Explain the Techniques of Financial Statements.

List of Some important techniques of analysis of financial statements:

Comparative Financial Statements:

It is a technique of financial analysis that shows change in each item of financial statements in absolute amount and percentage term, taking the item in preceding accounting year as base. Both the income statements and balance sheet can be prepared in the form of comparative financial statements.

Common-Size Statements:

Common-Size Financial Statements are those statements in which figures are converted into percentage to some common base. In Profit and Loss Account, sale figure is taken as 100 and all other figures are expressed as percentage of sales. Similarly for Balance Sheet the total of balance sheet is taken to be equal to calculated can be easily com-pared with the corresponding percentage in other periods and meaningful conclusions can be drawn.
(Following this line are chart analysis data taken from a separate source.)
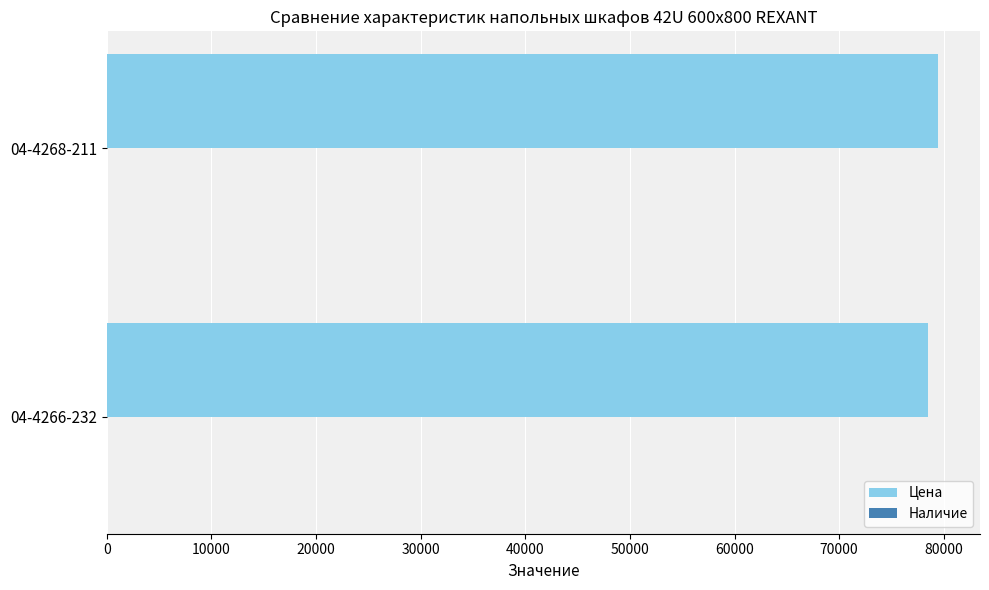

What is the maximum value shown in the chart?

79493.4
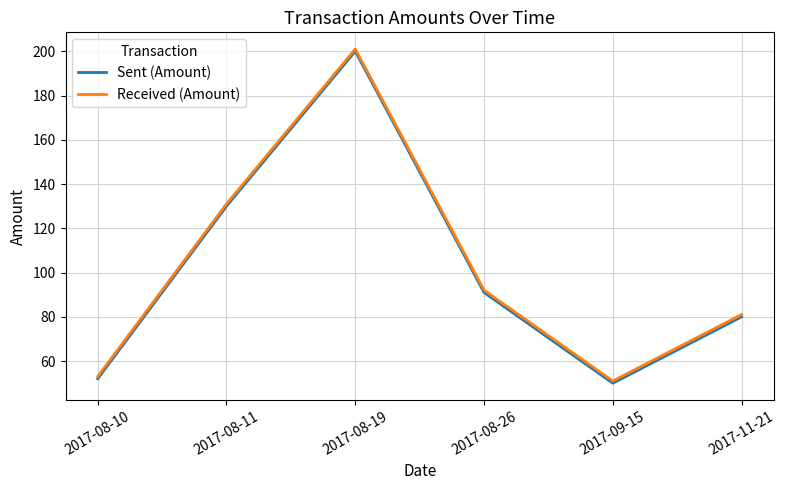

What is the average value of the Received (Amount) series?

102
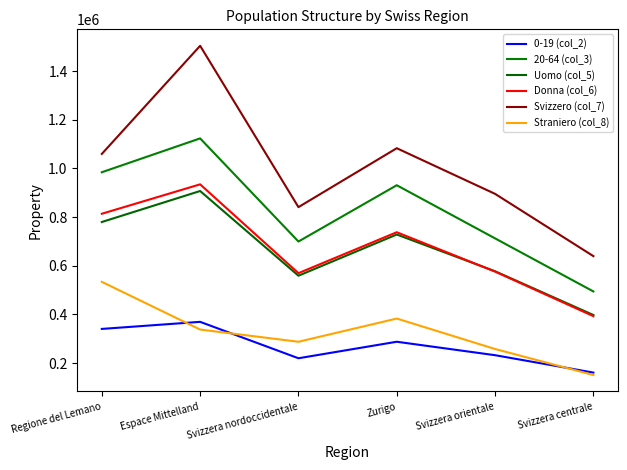

Which series changed the most between Svizzera nordoccidentale and Svizzera orientale?

Svizzero (col_7)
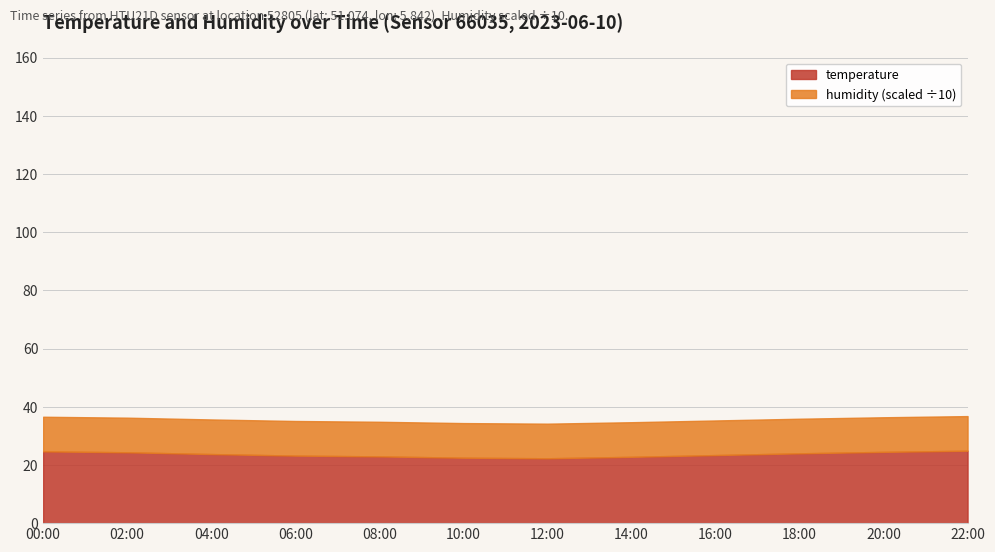

True or false: temperature and humidity intersect in this chart.

False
Trend percentage Analysis:

Trend percentage analysis is a time series analysis to determine the trend of the financial data over a series of year.

Ratio Analysis:

It is implies analysis of financial statements with the aid of accounting ratios. It is the process of identifying the financial strengths and weakness of the enterprise by logically establishing relationship between the items of Income Statement (Profit & Loss Account) or Balance Sheet or both and interpreting the results there of in order to derive meaningful conclusions.

Funds Flow Statement:

Here ‘Fund’ means working capital. Funds Flow Statement shows sources and uses of working capital.

Cash Flow Statement:

The Cash Flow Statements means the statement of change in cash and equivalents. It shows the following for the period covered by it”

  • Net Cash Flows from Operating Activities.
  • Net Cash Flows from Investing Activities.
  • Net Cash Flows from Financing Activities.
  • Net change in Cash and Cash equivalents.